◆ **WHAT YOU HAVE TO DO**
A complete, unaltered copy of the listing is needed. Write it out.

◆ **MATERIAL FOR THE TASK**
____

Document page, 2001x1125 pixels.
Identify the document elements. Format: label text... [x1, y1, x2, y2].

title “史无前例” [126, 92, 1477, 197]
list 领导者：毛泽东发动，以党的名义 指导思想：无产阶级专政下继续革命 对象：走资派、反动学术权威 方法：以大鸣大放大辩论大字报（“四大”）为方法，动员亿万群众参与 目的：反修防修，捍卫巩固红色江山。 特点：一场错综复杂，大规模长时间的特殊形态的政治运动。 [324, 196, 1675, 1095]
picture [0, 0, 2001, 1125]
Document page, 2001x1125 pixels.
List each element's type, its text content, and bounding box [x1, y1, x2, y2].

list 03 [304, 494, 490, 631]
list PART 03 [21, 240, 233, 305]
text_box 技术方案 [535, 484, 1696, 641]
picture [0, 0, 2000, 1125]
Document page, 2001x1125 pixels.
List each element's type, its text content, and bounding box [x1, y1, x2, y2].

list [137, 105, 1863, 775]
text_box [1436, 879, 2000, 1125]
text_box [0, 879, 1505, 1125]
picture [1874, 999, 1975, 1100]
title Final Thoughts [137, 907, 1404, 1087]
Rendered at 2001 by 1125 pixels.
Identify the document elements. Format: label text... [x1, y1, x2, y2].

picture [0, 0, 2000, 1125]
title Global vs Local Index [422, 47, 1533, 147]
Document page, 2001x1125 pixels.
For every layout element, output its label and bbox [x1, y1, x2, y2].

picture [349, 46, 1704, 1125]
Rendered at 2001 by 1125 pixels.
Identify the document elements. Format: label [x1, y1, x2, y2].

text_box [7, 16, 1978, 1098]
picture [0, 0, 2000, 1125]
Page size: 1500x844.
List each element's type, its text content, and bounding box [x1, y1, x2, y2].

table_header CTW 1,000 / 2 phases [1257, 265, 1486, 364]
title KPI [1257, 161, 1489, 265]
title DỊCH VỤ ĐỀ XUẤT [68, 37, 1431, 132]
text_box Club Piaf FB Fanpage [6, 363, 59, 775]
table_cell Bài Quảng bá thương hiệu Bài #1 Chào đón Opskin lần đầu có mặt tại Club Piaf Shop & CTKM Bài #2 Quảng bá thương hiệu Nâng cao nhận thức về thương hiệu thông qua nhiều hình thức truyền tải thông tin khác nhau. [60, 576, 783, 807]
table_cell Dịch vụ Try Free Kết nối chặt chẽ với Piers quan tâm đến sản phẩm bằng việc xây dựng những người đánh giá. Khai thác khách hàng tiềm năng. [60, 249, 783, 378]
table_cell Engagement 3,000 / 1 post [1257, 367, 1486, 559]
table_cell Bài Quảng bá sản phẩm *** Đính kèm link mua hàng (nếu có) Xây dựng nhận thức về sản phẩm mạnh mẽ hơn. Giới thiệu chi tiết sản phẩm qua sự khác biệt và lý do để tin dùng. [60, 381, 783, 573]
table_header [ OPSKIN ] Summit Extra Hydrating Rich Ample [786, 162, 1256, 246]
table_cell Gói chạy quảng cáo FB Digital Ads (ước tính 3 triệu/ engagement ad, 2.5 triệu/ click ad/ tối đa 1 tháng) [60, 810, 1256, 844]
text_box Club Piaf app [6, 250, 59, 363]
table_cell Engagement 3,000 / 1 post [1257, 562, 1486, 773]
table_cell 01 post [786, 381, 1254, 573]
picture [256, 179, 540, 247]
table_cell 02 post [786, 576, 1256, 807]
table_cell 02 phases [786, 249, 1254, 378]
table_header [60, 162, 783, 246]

____

◆ **RESPONSE TO THE TASK**
Document page, 2001x1125 pixels.
Identify the document elements. Format: label text... [x1, y1, x2, y2].

title “史无前例” [126, 92, 1477, 197]
list 领导者：毛泽东发动，以党的名义 指导思想：无产阶级专政下继续革命 对象：走资派、反动学术权威 方法：以大鸣大放大辩论大字报（“四大”）为方法，动员亿万群众参与 目的：反修防修，捍卫巩固红色江山。 特点：一场错综复杂，大规模长时间的特殊形态的政治运动。 [324, 196, 1675, 1095]
picture [0, 0, 2001, 1125]
Document page, 2001x1125 pixels.
List each element's type, its text content, and bounding box [x1, y1, x2, y2].

list 03 [304, 494, 490, 631]
list PART 03 [21, 240, 233, 305]
text_box 技术方案 [535, 484, 1696, 641]
picture [0, 0, 2000, 1125]
Document page, 2001x1125 pixels.
List each element's type, its text content, and bounding box [x1, y1, x2, y2].

list [137, 105, 1863, 775]
text_box [1436, 879, 2000, 1125]
text_box [0, 879, 1505, 1125]
picture [1874, 999, 1975, 1100]
title Final Thoughts [137, 907, 1404, 1087]
Rendered at 2001 by 1125 pixels.
Identify the document elements. Format: label text... [x1, y1, x2, y2].

picture [0, 0, 2000, 1125]
title Global vs Local Index [422, 47, 1533, 147]
Document page, 2001x1125 pixels.
For every layout element, output its label and bbox [x1, y1, x2, y2].

picture [349, 46, 1704, 1125]
Rendered at 2001 by 1125 pixels.
Identify the document elements. Format: label [x1, y1, x2, y2].

text_box [7, 16, 1978, 1098]
picture [0, 0, 2000, 1125]
Page size: 1500x844.
List each element's type, its text content, and bounding box [x1, y1, x2, y2].

table_header CTW 1,000 / 2 phases [1257, 265, 1486, 364]
title KPI [1257, 161, 1489, 265]
title DỊCH VỤ ĐỀ XUẤT [68, 37, 1431, 132]
text_box Club Piaf FB Fanpage [6, 363, 59, 775]
table_cell Bài Quảng bá thương hiệu Bài #1 Chào đón Opskin lần đầu có mặt tại Club Piaf Shop & CTKM Bài #2 Quảng bá thương hiệu Nâng cao nhận thức về thương hiệu thông qua nhiều hình thức truyền tải thông tin khác nhau. [60, 576, 783, 807]
table_cell Dịch vụ Try Free Kết nối chặt chẽ với Piers quan tâm đến sản phẩm bằng việc xây dựng những người đánh giá. Khai thác khách hàng tiềm năng. [60, 249, 783, 378]
table_cell Engagement 3,000 / 1 post [1257, 367, 1486, 559]
table_cell Bài Quảng bá sản phẩm *** Đính kèm link mua hàng (nếu có) Xây dựng nhận thức về sản phẩm mạnh mẽ hơn. Giới thiệu chi tiết sản phẩm qua sự khác biệt và lý do để tin dùng. [60, 381, 783, 573]
table_header [ OPSKIN ] Summit Extra Hydrating Rich Ample [786, 162, 1256, 246]
table_cell Gói chạy quảng cáo FB Digital Ads (ước tính 3 triệu/ engagement ad, 2.5 triệu/ click ad/ tối đa 1 tháng) [60, 810, 1256, 844]
text_box Club Piaf app [6, 250, 59, 363]
table_cell Engagement 3,000 / 1 post [1257, 562, 1486, 773]
table_cell 01 post [786, 381, 1254, 573]
picture [256, 179, 540, 247]
table_cell 02 post [786, 576, 1256, 807]
table_cell 02 phases [786, 249, 1254, 378]
table_header [60, 162, 783, 246]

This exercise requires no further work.